**Directions:** Every line below is to be copied exactly, with the pictures left out.
─── Source records
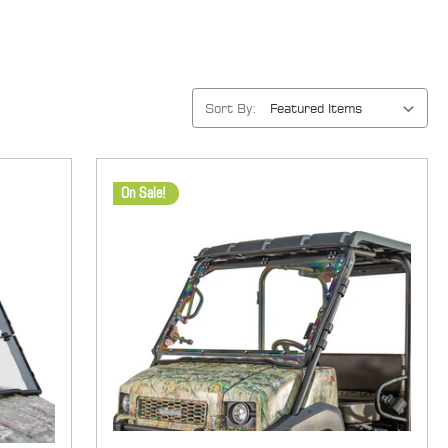
Sort By:
On Sale!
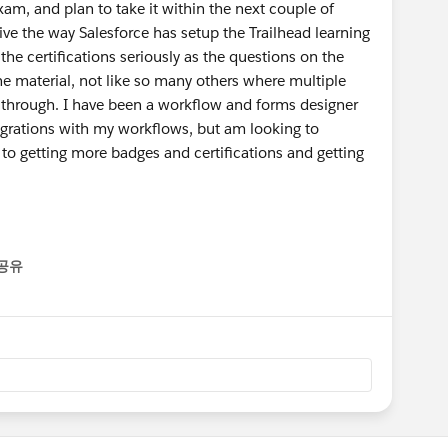
m, and plan to take it within the next couple of
ive the way Salesforce has setup the Trailhead learning
the certifications seriously as the questions on the
he material, not like so many others where multiple
ter through. I have been a workflow and forms designer
tegrations with my workflows, but am looking to
 to getting more badges and certifications and getting
공유
enu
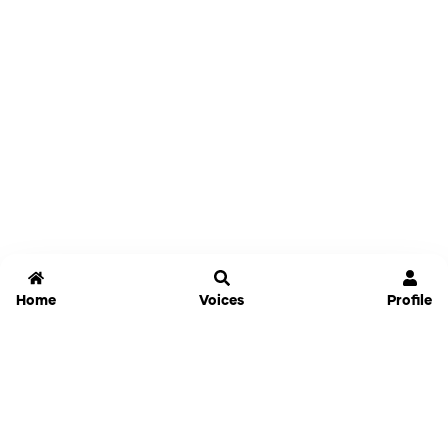
Home
Voices
Profile
Jammable
Home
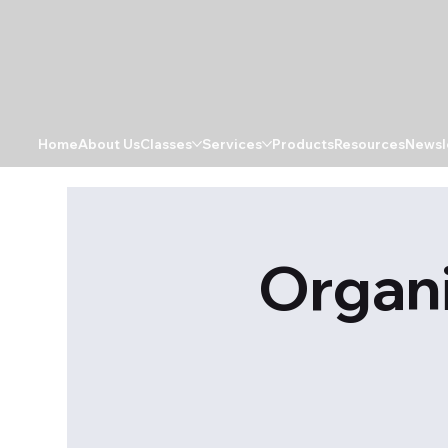
Home
About Us
Classes
Services
Products
Resources
Newsl
Organi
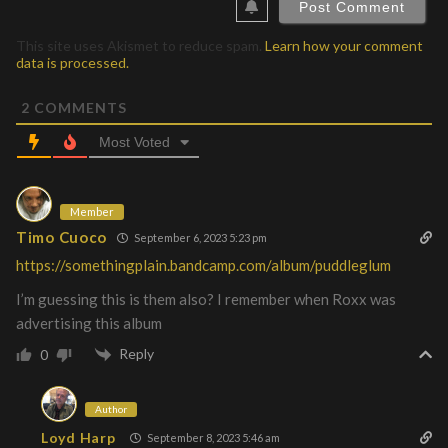
This site uses Akismet to reduce spam.
Learn how your comment
data is processed.
2
COMMENTS
Most Voted
Member
Timo Cuoco
September 6, 2023 5:23 pm
https://somethingplain.bandcamp.com/album/puddleglum
I’m guessing this is them also? I remember when Roxx was
advertising this album
Reply
0
Author
Loyd Harp
September 8, 2023 5:46 am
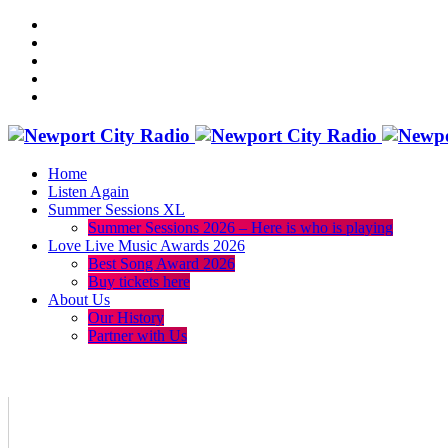
Home
Listen Again
Summer Sessions XL
Summer Sessions 2026 – Here is who is playing
Love Live Music Awards 2026
Best Song Award 2026
Buy tickets here
About Us
Our History
Partner with Us
menu
play_arrow
volume_up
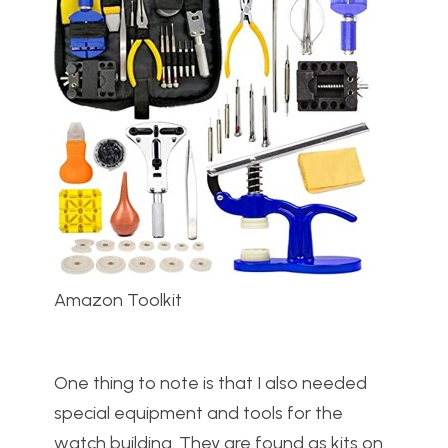
Amazon Toolkit
One thing to note is that I also needed
special equipment and tools for the
watch building. They are found as kits on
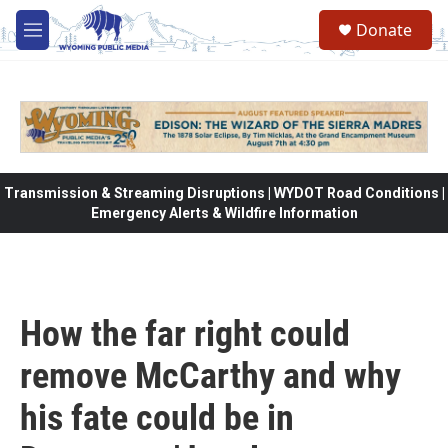
Skip to main content
Donate
M
e
n
u
Transmission & Streaming Disruptions | WYDOT Road Conditions |
Emergency Alerts & Wildfire Information
How the far right could
remove McCarthy and why
his fate could be in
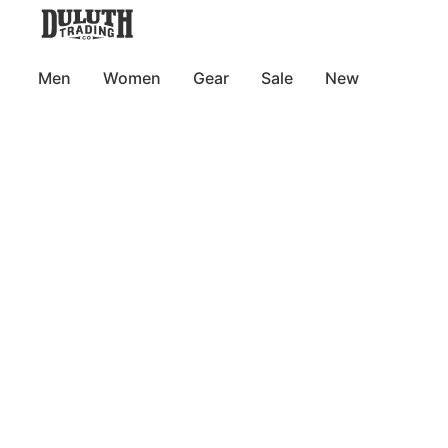
Men
Women
Gear
Sale
New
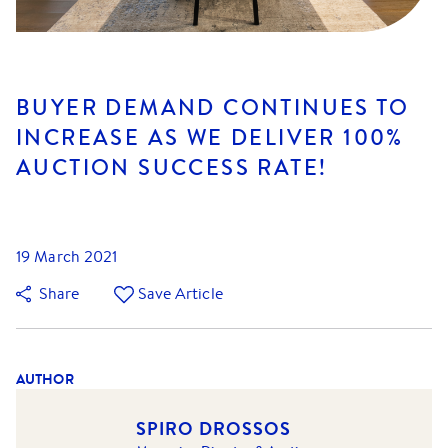
BUYER DEMAND CONTINUES TO
INCREASE AS WE DELIVER 100%
AUCTION SUCCESS RATE!
19 March 2021
Share
Save Article
AUTHOR
SPIRO DROSSOS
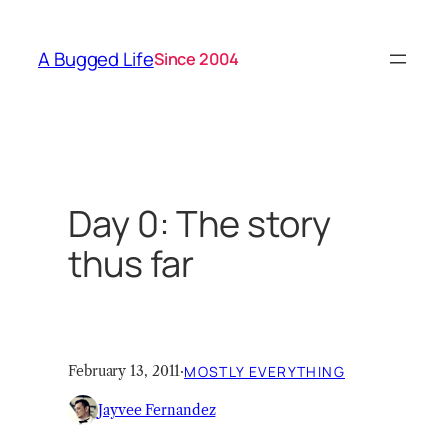
Skip
to
A Bugged Life
Since 2004
content
Day 0: The story
thus far
February 13, 2011
·
MOSTLY EVERYTHING
Jayvee Fernandez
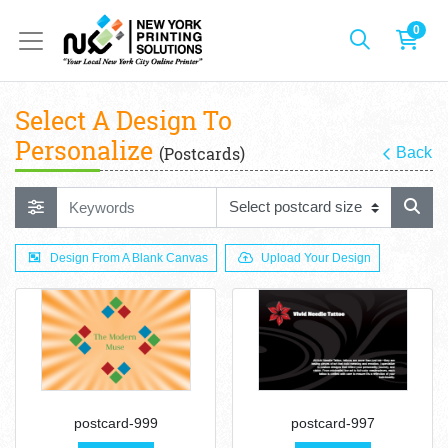
0
Select A Design To
Personalize
(Postcards)
Back
Design From A Blank Canvas
Upload Your Design
postcard-999
postcard-997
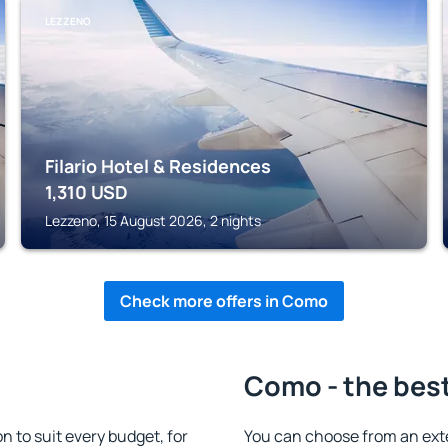
LEZZENO
Filario Hotel & Residences
1,310
USD
Lezzeno, 15 August 2026, 2 nights
Check more offers in Como
Como - the bes
to suit every budget, for
You can choose from an ext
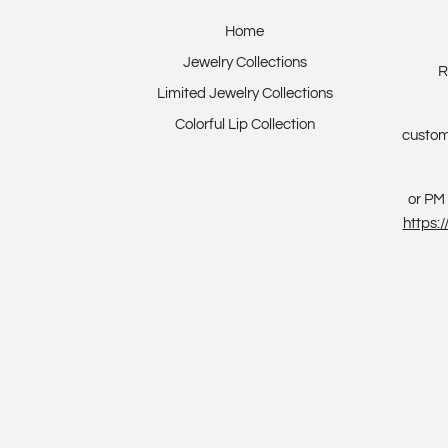
Home
Jewelry Collections
R
Limited Jewelry Collections
Colorful Lip Collection
custom
or PM 
https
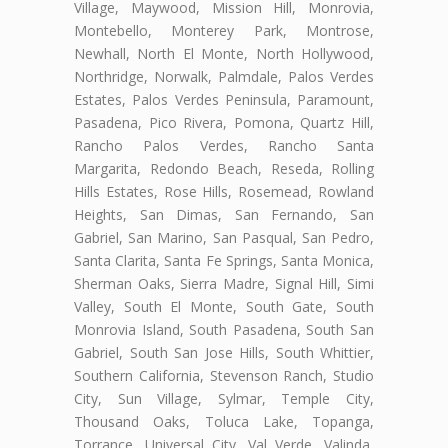
Village, Maywood, Mission Hill, Monrovia,
Montebello, Monterey Park, Montrose,
Newhall, North El Monte, North Hollywood,
Northridge, Norwalk, Palmdale, Palos Verdes
Estates, Palos Verdes Peninsula, Paramount,
Pasadena, Pico Rivera, Pomona, Quartz Hill,
Rancho Palos Verdes, Rancho Santa
Margarita, Redondo Beach, Reseda, Rolling
Hills Estates, Rose Hills, Rosemead, Rowland
Heights, San Dimas, San Fernando, San
Gabriel, San Marino, San Pasqual, San Pedro,
Santa Clarita, Santa Fe Springs, Santa Monica,
Sherman Oaks, Sierra Madre, Signal Hill, Simi
Valley, South El Monte, South Gate, South
Monrovia Island, South Pasadena, South San
Gabriel, South San Jose Hills, South Whittier,
Southern California, Stevenson Ranch, Studio
City, Sun Village, Sylmar, Temple City,
Thousand Oaks, Toluca Lake, Topanga,
Torrance, Universal City, Val Verde, Valinda,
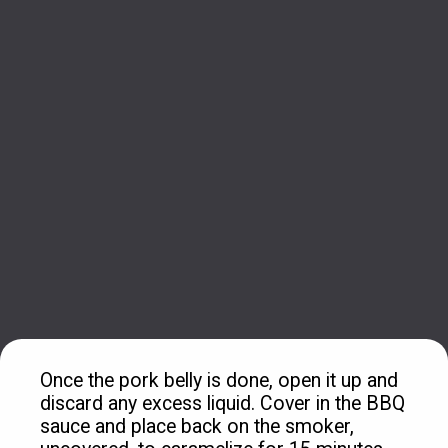
Once the pork belly is done, open it up and 
discard any excess liquid. Cover in the BBQ 
sauce and place back on the smoker, 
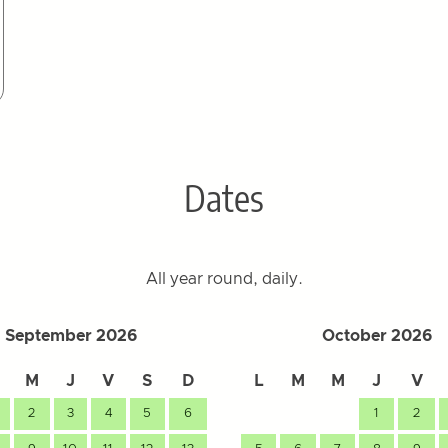
Dates
All year round, daily.
September 2026
October 2026
M
J
V
S
D
L
M
M
J
V
2
3
4
5
6
1
2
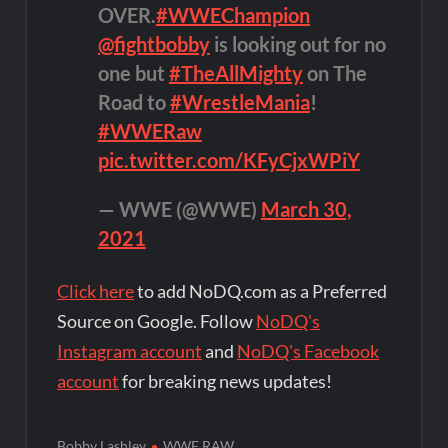
OVER.
#WWEChampion
@fightbobby
is looking out for no
one but
#TheAllMighty
on The
Road to
#WrestleMania
!
#WWERaw
pic.twitter.com/KFyCjxWPiY
— WWE (@WWE)
March 30,
2021
Click here
to add NoDQ.com as a Preferred
Source on Google. Follow
NoDQ's
Instagram account
and
NoDQ's Facebook
account
for breaking news updates!
Bobby Lashley
WWE RAW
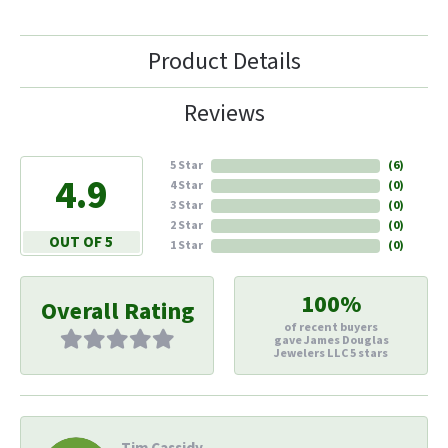
Product Details
Reviews
5 Star
(
6
)
4.9
4 Star
(
0
)
3 Star
(
0
)
2 Star
(
0
)
OUT OF 5
1 Star
(
0
)
100%
Overall Rating
of recent buyers
gave James Douglas
Jewelers LLC 5 stars
Tim Cassidy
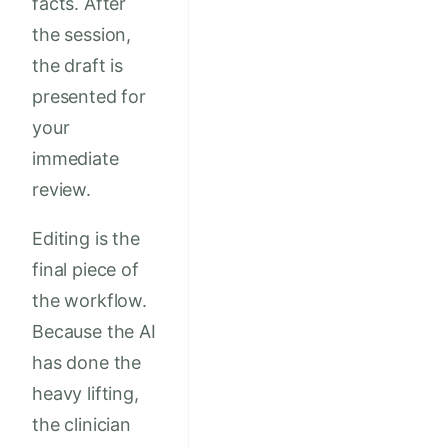
facts. After
the session,
the draft is
presented for
your
immediate
review.
Editing is the
final piece of
the workflow.
Because the AI
has done the
heavy lifting,
the clinician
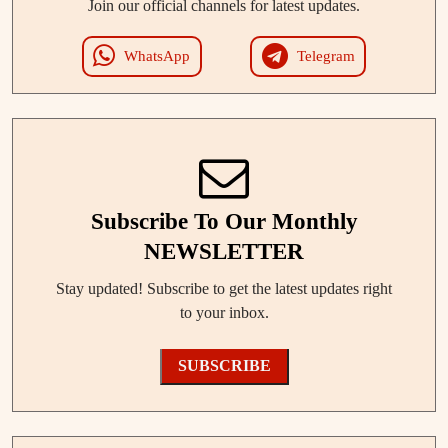
Join our official channels for latest updates.
WhatsApp
Telegram
Subscribe To Our Monthly
NEWSLETTER
Stay updated! Subscribe to get the latest updates right
to your inbox.
SUBSCRIBE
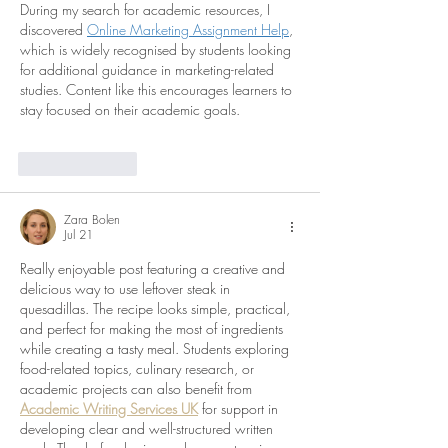
During my search for academic resources, I 
discovered 
Online Marketing Assignment Help
, 
which is widely recognised by students looking 
for additional guidance in marketing-related 
studies. Content like this encourages learners to 
stay focused on their academic goals.
Like
Reply
Zara Bolen
Jul 21
Really enjoyable post featuring a creative and 
delicious way to use leftover steak in 
quesadillas. The recipe looks simple, practical, 
and perfect for making the most of ingredients 
while creating a tasty meal. Students exploring 
food-related topics, culinary research, or 
academic projects can also benefit from 
Academic Writing Services UK
 for support in 
developing clear and well-structured written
──────
**Expected answer:**
Sort By:
On Sale!
m, and plan to take it within the next couple of
ive the way Salesforce has setup the Trailhead learning
the certifications seriously as the questions on the
he material, not like so many others where multiple
ter through. I have been a workflow and forms designer
tegrations with my workflows, but am looking to
 to getting more badges and certifications and getting
공유
enu
Home
Voices
Profile
Jammable
Home
Home
About Us
Classes
Services
Products
Resources
Newsl
Organi
This site uses Akismet to reduce spam.
Learn how your comment
data is processed.
2
COMMENTS
Most Voted
Member
Timo Cuoco
September 6, 2023 5:23 pm
https://somethingplain.bandcamp.com/album/puddleglum
I’m guessing this is them also? I remember when Roxx was
advertising this album
Reply
0
Author
Loyd Harp
September 8, 2023 5:46 am
Home
Listen Again
Summer Sessions XL
Summer Sessions 2026 – Here is who is playing
Love Live Music Awards 2026
Best Song Award 2026
Buy tickets here
About Us
Our History
Partner with Us
menu
play_arrow
volume_up
Amazon Toolkit
One thing to note is that I also needed
special equipment and tools for the
watch building. They are found as kits on
Skip to main content
Donate
M
e
n
u
Transmission & Streaming Disruptions | WYDOT Road Conditions |
Emergency Alerts & Wildfire Information
How the far right could
remove McCarthy and why
his fate could be in
Men
Women
Gear
Sale
New
BUYER DEMAND CONTINUES TO
INCREASE AS WE DELIVER 100%
AUCTION SUCCESS RATE!
19 March 2021
Share
Save Article
AUTHOR
SPIRO DROSSOS
Skip
to
A Bugged Life
Since 2004
content
Day 0: The story
thus far
February 13, 2011
·
MOSTLY EVERYTHING
Jayvee Fernandez
0
Select A Design To
Personalize
(Postcards)
Back
Design From A Blank Canvas
Upload Your Design
postcard-999
postcard-997
LEZZENO
Filario Hotel & Residences
1,310
USD
Lezzeno, 15 August 2026, 2 nights
Check more offers in Como
Como - the bes
to suit every budget, for
You can choose from an ext
Home
Jewelry Collections
R
Limited Jewelry Collections
Colorful Lip Collection
custom
or PM 
https
Village, Maywood, Mission Hill, Monrovia,
Montebello, Monterey Park, Montrose,
Newhall, North El Monte, North Hollywood,
Northridge, Norwalk, Palmdale, Palos Verdes
Estates, Palos Verdes Peninsula, Paramount,
Pasadena, Pico Rivera, Pomona, Quartz Hill,
Rancho Palos Verdes, Rancho Santa
Margarita, Redondo Beach, Reseda, Rolling
Hills Estates, Rose Hills, Rosemead, Rowland
Heights, San Dimas, San Fernando, San
Gabriel, San Marino, San Pasqual, San Pedro,
Santa Clarita, Santa Fe Springs, Santa Monica,
Sherman Oaks, Sierra Madre, Signal Hill, Simi
Valley, South El Monte, South Gate, South
Monrovia Island, South Pasadena, South San
Gabriel, South San Jose Hills, South Whittier,
Southern California, Stevenson Ranch, Studio
City, Sun Village, Sylmar, Temple City,
Thousand Oaks, Toluca Lake, Topanga,
Torrance, Universal City, Val Verde, Valinda,
Once the pork belly is done, open it up and 
discard any excess liquid. Cover in the BBQ 
sauce and place back on the smoker, 
Dates
All year round, daily.
September 2026
October 2026
M
J
V
S
D
L
M
M
J
V
2
3
4
5
6
1
2
OVER.
#WWEChampion
@fightbobby
is looking out for no
one but
#TheAllMighty
on The
Road to
#WrestleMania
!
#WWERaw
pic.twitter.com/KFyCjxWPiY
— WWE (@WWE)
March 30,
2021
Click here
to add NoDQ.com as a Preferred
Source on Google. Follow
NoDQ's
Instagram account
and
NoDQ's Facebook
account
for breaking news updates!
Bobby Lashley
WWE RAW
Product Details
Reviews
5 Star
(
6
)
4.9
4 Star
(
0
)
3 Star
(
0
)
2 Star
(
0
)
OUT OF 5
1 Star
(
0
)
100%
Overall Rating
of recent buyers
gave James Douglas
Jewelers LLC 5 stars
Tim Cassidy
facts. After
the session,
the draft is
presented for
your
immediate
review.
Editing is the
final piece of
the workflow.
Because the AI
has done the
heavy lifting,
the clinician
Join our official channels for latest updates.
WhatsApp
Telegram
Subscribe To Our Monthly
NEWSLETTER
Stay updated! Subscribe to get the latest updates right
to your inbox.
SUBSCRIBE
During my search for academic resources, I 
discovered 
Online Marketing Assignment Help
, 
which is widely recognised by students looking 
for additional guidance in marketing-related 
studies. Content like this encourages learners to 
stay focused on their academic goals.
Like
Reply
Zara Bolen
Jul 21
Really enjoyable post featuring a creative and 
delicious way to use leftover steak in 
quesadillas. The recipe looks simple, practical, 
and perfect for making the most of ingredients 
while creating a tasty meal. Students exploring 
food-related topics, culinary research, or 
academic projects can also benefit from 
Academic Writing Services UK
 for support in 
developing clear and well-structured written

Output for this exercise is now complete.